● Aim of the exercise: What is needed is a word-for-word transcript of the listing, free of pictures.

▼▼▼

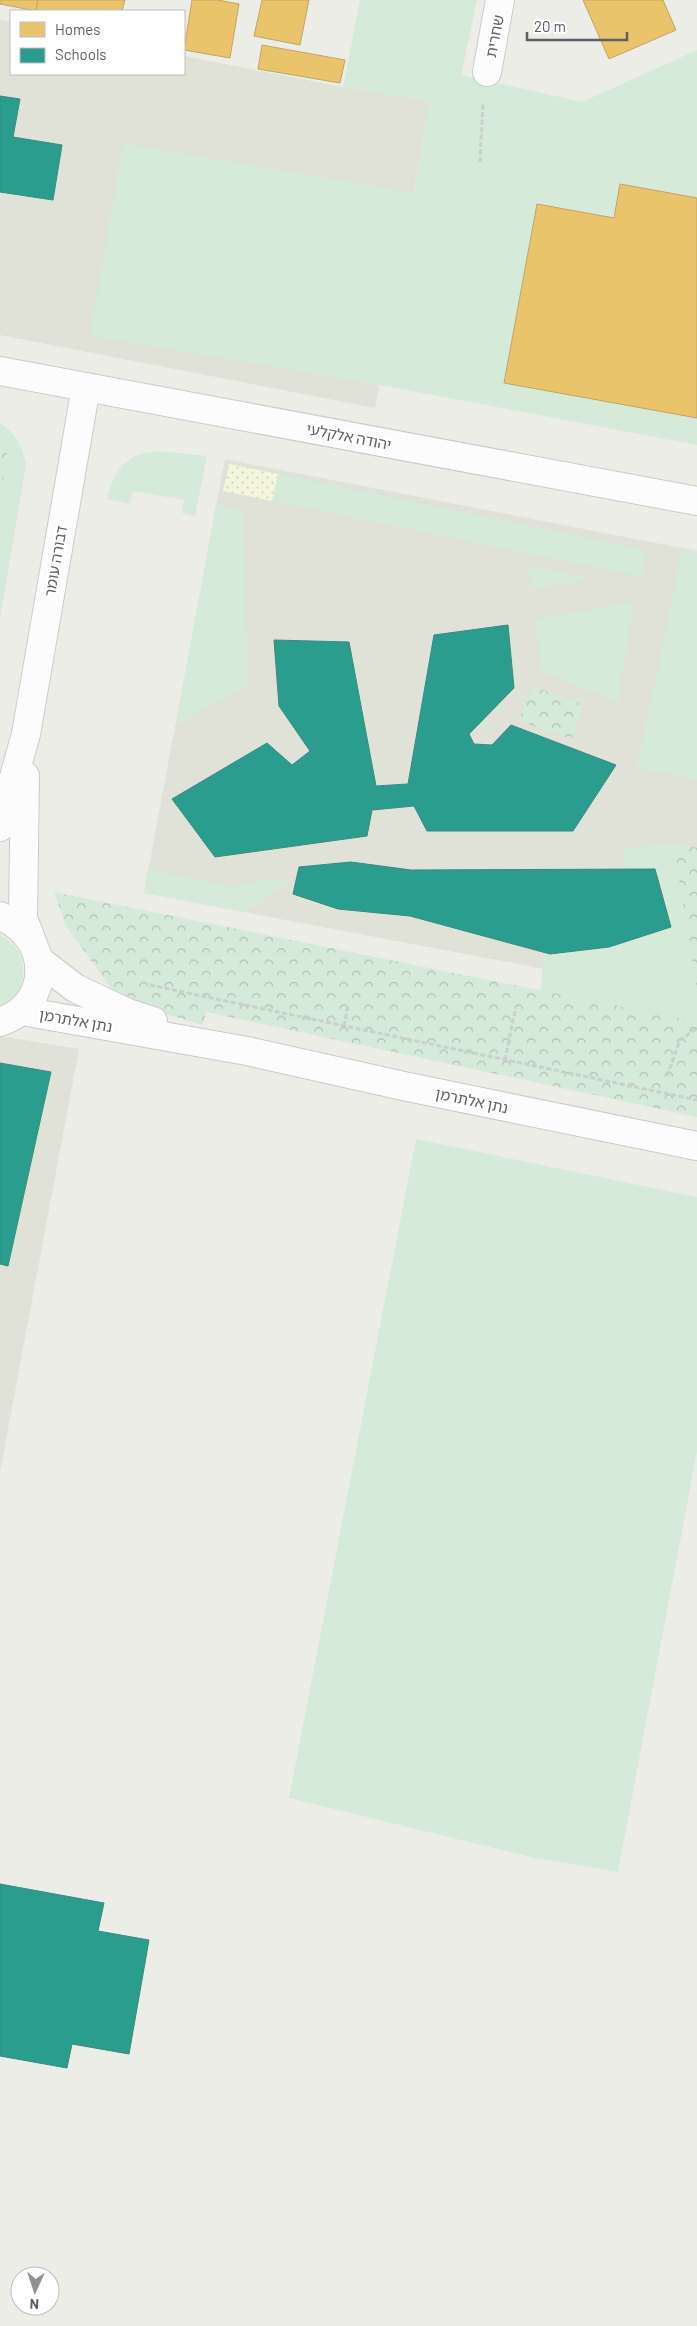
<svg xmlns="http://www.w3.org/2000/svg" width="697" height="2326" viewBox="0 0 697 2326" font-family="Barlow,'Noto Sans Hebrew',sans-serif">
  <defs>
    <pattern id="sand-dots" width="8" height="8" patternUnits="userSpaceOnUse" patternTransform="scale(1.25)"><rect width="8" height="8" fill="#f4f5dd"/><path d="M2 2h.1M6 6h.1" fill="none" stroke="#d4d4c0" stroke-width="1.8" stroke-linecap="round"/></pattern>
    <pattern id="park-crowns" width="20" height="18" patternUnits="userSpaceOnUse" patternTransform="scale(1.25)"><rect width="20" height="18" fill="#d5ead9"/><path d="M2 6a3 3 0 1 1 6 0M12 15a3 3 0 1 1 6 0" fill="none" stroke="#b0c1b4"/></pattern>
  </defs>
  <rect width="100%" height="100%" fill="#edede8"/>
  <g fill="#e0e1d7">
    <path d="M0,20L11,22V74H184V56L343,87L430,101L375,408L0,335Z"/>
    <path d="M225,459L697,551V998L144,893Z"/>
    <path d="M0,1036L79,1049L0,1472Z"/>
  </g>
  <g fill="#d5ead9">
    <path d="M360,0H477L461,75L582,102L697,50V445L380,385L90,336L123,143L414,193L430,101L343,87Z"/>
    <path d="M0,424C15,431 23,448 26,464L0,619V499L7,451L0,441Z"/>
    <path d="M159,451L207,456L195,516L182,513L184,500L133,491L130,504L107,499C115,469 126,453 159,451Z"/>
    <path d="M278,474L647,550L641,577L272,501Z"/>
    <path d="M216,505L243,511L248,686L176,725Z"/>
    <path d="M682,548L697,551V780L637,768Z"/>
    <path d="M528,565L592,579L531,589Z"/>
    <path d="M634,602L618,703L542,672L535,619Z"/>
    <path d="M673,843L697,989V1028L539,1008L544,952L550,954L609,947L671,927L655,870L624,869L623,849Z"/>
    <path d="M148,869L232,887L273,878L289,882L245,912L144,893Z"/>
    <path d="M0,935C30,949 32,993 0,1006Z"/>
    <path d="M416,1139L697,1197V1451L618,1872L535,1858L289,1798Z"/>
  </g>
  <path fill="url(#sand-dots)" d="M229,464L278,474L272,501L223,491Z"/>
  <g fill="url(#park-crowns)">
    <path d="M0,441L7,451L0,499Z"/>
    <path d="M532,686L584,705L571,739L519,721Z"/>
    <path d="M673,843L697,848V989Z"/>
    <path d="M54,892L697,1022V1117L206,1012L203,1025L162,1013L113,991L66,926Z"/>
  </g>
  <g fill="#e9c46a" stroke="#bfa569">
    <path d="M0,0H38L36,11L0,4Z"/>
    <path d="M38,0H125L122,11H36Z"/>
    <path d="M192,0H218L239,4L230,58L184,50Z"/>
    <path d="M262,0H309L300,45L254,36Z"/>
    <path d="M583,0H663L676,30L609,59Z"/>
    <path d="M262,45L345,60L340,83L258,69Z"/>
    <path d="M620,184L697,198V418L504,383L537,204L614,218Z"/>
  </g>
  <g fill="#2a9d8f" stroke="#398a83">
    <path d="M0,96L20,99L13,137L62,145L53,200L0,192Z"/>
    <path d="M508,625L514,688L469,734L474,744L492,745L511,725L616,765L573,831H427L414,806L372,810L367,836L215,857L172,799L267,743L292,765L310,751L279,706L274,640L349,642L376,786L408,784L434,635Z"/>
    <path d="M351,862L411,870L655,869L671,927L609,947L550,954L410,916L338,909L293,894L299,867Z"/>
    <path d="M0,1063L51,1072L8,1266L0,1264Z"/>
    <path d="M0,1884L104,1903L98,1931L149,1940L129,2054L72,2044L67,2068L0,2056Z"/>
  </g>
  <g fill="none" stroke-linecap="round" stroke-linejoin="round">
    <defs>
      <g id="street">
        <path d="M487,72L500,0"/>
        <path d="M0,371L697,501"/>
        <path d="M25,776L23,918L32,941"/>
        <path d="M0,827L26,734L86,387"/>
      </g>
      <g id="secondary">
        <path d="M0,916C51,936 54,1004 0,1022"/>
        <path d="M40,961L75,988L128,1013L153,1021"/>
        <path d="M22,1011L247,1051L408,1087L697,1146"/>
      </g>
    </defs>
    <use href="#street" stroke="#cacbca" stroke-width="30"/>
    <use href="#secondary" stroke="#cacaca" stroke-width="30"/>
    <g stroke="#cbcfce" stroke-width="3" stroke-dasharray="5 2.5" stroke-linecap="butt">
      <path d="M480,162L483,103"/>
      <path d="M150,985L697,1100"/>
      <path d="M344,1026L348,1005"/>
      <path d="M505,1060L515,1011"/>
      <path d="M667,1076L680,1040L697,1028"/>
    </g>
    <use href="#street" stroke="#fcfcfc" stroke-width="28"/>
    <use href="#secondary" stroke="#fcfcfc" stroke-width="28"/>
  </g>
  <g text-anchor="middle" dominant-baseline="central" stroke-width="5" stroke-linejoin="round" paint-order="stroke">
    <g font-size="15" fill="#5d5e66" stroke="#fff">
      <text transform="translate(494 36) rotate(-79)">שחרית</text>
      <text transform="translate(349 436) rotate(11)">יהודה אלקלעי</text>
      <text transform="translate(55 561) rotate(-80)">דבורה עומר</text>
      <text transform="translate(76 1020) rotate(10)">נתן אלתרמן</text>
      <text transform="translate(472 1100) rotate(12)">נתן אלתרמן</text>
    </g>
  </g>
  <rect x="10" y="10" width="175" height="65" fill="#ffffff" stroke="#bebfc2"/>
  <rect x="20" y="22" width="25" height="15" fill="#e9c46a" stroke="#bebfc2"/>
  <text x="55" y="35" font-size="15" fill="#5d5e66">Homes</text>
  <rect x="20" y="48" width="25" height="15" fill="#2a9d8f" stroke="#bebfc2"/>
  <text x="55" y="60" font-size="15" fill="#5d5e66">Schools</text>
  <g transform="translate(35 2291) rotate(183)"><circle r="24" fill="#ffffff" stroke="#bebfc2"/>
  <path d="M0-4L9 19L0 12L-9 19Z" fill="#8f9094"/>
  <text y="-8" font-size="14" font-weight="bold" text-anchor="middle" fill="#5d5e66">N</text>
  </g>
  <path d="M527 32v8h100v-8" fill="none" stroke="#5d5e66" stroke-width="2.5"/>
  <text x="534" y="32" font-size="15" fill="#5d5e66" stroke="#ffffff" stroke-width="4" paint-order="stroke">20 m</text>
</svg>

▲▲▲

● Answer space:
<svg xmlns="http://www.w3.org/2000/svg" width="697" height="2326" viewBox="0 0 697 2326" font-family="Barlow,'Noto Sans Hebrew',sans-serif">
  <defs>
    <pattern id="sand-dots" width="8" height="8" patternUnits="userSpaceOnUse" patternTransform="scale(1.25)"><rect width="8" height="8" fill="#f4f5dd"/><path d="M2 2h.1M6 6h.1" fill="none" stroke="#d4d4c0" stroke-width="1.8" stroke-linecap="round"/></pattern>
    <pattern id="park-crowns" width="20" height="18" patternUnits="userSpaceOnUse" patternTransform="scale(1.25)"><rect width="20" height="18" fill="#d5ead9"/><path d="M2 6a3 3 0 1 1 6 0M12 15a3 3 0 1 1 6 0" fill="none" stroke="#b0c1b4"/></pattern>
  </defs>
  <rect width="100%" height="100%" fill="#edede8"/>
  <g fill="#e0e1d7">
    <path d="M0,20L11,22V74H184V56L343,87L430,101L375,408L0,335Z"/>
    <path d="M225,459L697,551V998L144,893Z"/>
    <path d="M0,1036L79,1049L0,1472Z"/>
  </g>
  <g fill="#d5ead9">
    <path d="M360,0H477L461,75L582,102L697,50V445L380,385L90,336L123,143L414,193L430,101L343,87Z"/>
    <path d="M0,424C15,431 23,448 26,464L0,619V499L7,451L0,441Z"/>
    <path d="M159,451L207,456L195,516L182,513L184,500L133,491L130,504L107,499C115,469 126,453 159,451Z"/>
    <path d="M278,474L647,550L641,577L272,501Z"/>
    <path d="M216,505L243,511L248,686L176,725Z"/>
    <path d="M682,548L697,551V780L637,768Z"/>
    <path d="M528,565L592,579L531,589Z"/>
    <path d="M634,602L618,703L542,672L535,619Z"/>
    <path d="M673,843L697,989V1028L539,1008L544,952L550,954L609,947L671,927L655,870L624,869L623,849Z"/>
    <path d="M148,869L232,887L273,878L289,882L245,912L144,893Z"/>
    <path d="M0,935C30,949 32,993 0,1006Z"/>
    <path d="M416,1139L697,1197V1451L618,1872L535,1858L289,1798Z"/>
  </g>
  <path fill="url(#sand-dots)" d="M229,464L278,474L272,501L223,491Z"/>
  <g fill="url(#park-crowns)">
    <path d="M0,441L7,451L0,499Z"/>
    <path d="M532,686L584,705L571,739L519,721Z"/>
    <path d="M673,843L697,848V989Z"/>
    <path d="M54,892L697,1022V1117L206,1012L203,1025L162,1013L113,991L66,926Z"/>
  </g>
  <g fill="#e9c46a" stroke="#bfa569">
    <path d="M0,0H38L36,11L0,4Z"/>
    <path d="M38,0H125L122,11H36Z"/>
    <path d="M192,0H218L239,4L230,58L184,50Z"/>
    <path d="M262,0H309L300,45L254,36Z"/>
    <path d="M583,0H663L676,30L609,59Z"/>
    <path d="M262,45L345,60L340,83L258,69Z"/>
    <path d="M620,184L697,198V418L504,383L537,204L614,218Z"/>
  </g>
  <g fill="#2a9d8f" stroke="#398a83">
    <path d="M0,96L20,99L13,137L62,145L53,200L0,192Z"/>
    <path d="M508,625L514,688L469,734L474,744L492,745L511,725L616,765L573,831H427L414,806L372,810L367,836L215,857L172,799L267,743L292,765L310,751L279,706L274,640L349,642L376,786L408,784L434,635Z"/>
    <path d="M351,862L411,870L655,869L671,927L609,947L550,954L410,916L338,909L293,894L299,867Z"/>
    <path d="M0,1063L51,1072L8,1266L0,1264Z"/>
    <path d="M0,1884L104,1903L98,1931L149,1940L129,2054L72,2044L67,2068L0,2056Z"/>
  </g>
  <g fill="none" stroke-linecap="round" stroke-linejoin="round">
    <defs>
      <g id="street">
        <path d="M487,72L500,0"/>
        <path d="M0,371L697,501"/>
        <path d="M25,776L23,918L32,941"/>
        <path d="M0,827L26,734L86,387"/>
      </g>
      <g id="secondary">
        <path d="M0,916C51,936 54,1004 0,1022"/>
        <path d="M40,961L75,988L128,1013L153,1021"/>
        <path d="M22,1011L247,1051L408,1087L697,1146"/>
      </g>
    </defs>
    <use href="#street" stroke="#cacbca" stroke-width="30"/>
    <use href="#secondary" stroke="#cacaca" stroke-width="30"/>
    <g stroke="#cbcfce" stroke-width="3" stroke-dasharray="5 2.5" stroke-linecap="butt">
      <path d="M480,162L483,103"/>
      <path d="M150,985L697,1100"/>
      <path d="M344,1026L348,1005"/>
      <path d="M505,1060L515,1011"/>
      <path d="M667,1076L680,1040L697,1028"/>
    </g>
    <use href="#street" stroke="#fcfcfc" stroke-width="28"/>
    <use href="#secondary" stroke="#fcfcfc" stroke-width="28"/>
  </g>
  <g text-anchor="middle" dominant-baseline="central" stroke-width="5" stroke-linejoin="round" paint-order="stroke">
    <g font-size="15" fill="#5d5e66" stroke="#fff">
      <text transform="translate(494 36) rotate(-79)">שחרית</text>
      <text transform="translate(349 436) rotate(11)">יהודה אלקלעי</text>
      <text transform="translate(55 561) rotate(-80)">דבורה עומר</text>
      <text transform="translate(76 1020) rotate(10)">נתן אלתרמן</text>
      <text transform="translate(472 1100) rotate(12)">נתן אלתרמן</text>
    </g>
  </g>
  <rect x="10" y="10" width="175" height="65" fill="#ffffff" stroke="#bebfc2"/>
  <rect x="20" y="22" width="25" height="15" fill="#e9c46a" stroke="#bebfc2"/>
  <text x="55" y="35" font-size="15" fill="#5d5e66">Homes</text>
  <rect x="20" y="48" width="25" height="15" fill="#2a9d8f" stroke="#bebfc2"/>
  <text x="55" y="60" font-size="15" fill="#5d5e66">Schools</text>
  <g transform="translate(35 2291) rotate(183)"><circle r="24" fill="#ffffff" stroke="#bebfc2"/>
  <path d="M0-4L9 19L0 12L-9 19Z" fill="#8f9094"/>
  <text y="-8" font-size="14" font-weight="bold" text-anchor="middle" fill="#5d5e66">N</text>
  </g>
  <path d="M527 32v8h100v-8" fill="none" stroke="#5d5e66" stroke-width="2.5"/>
  <text x="534" y="32" font-size="15" fill="#5d5e66" stroke="#ffffff" stroke-width="4" paint-order="stroke">20 m</text>
</svg>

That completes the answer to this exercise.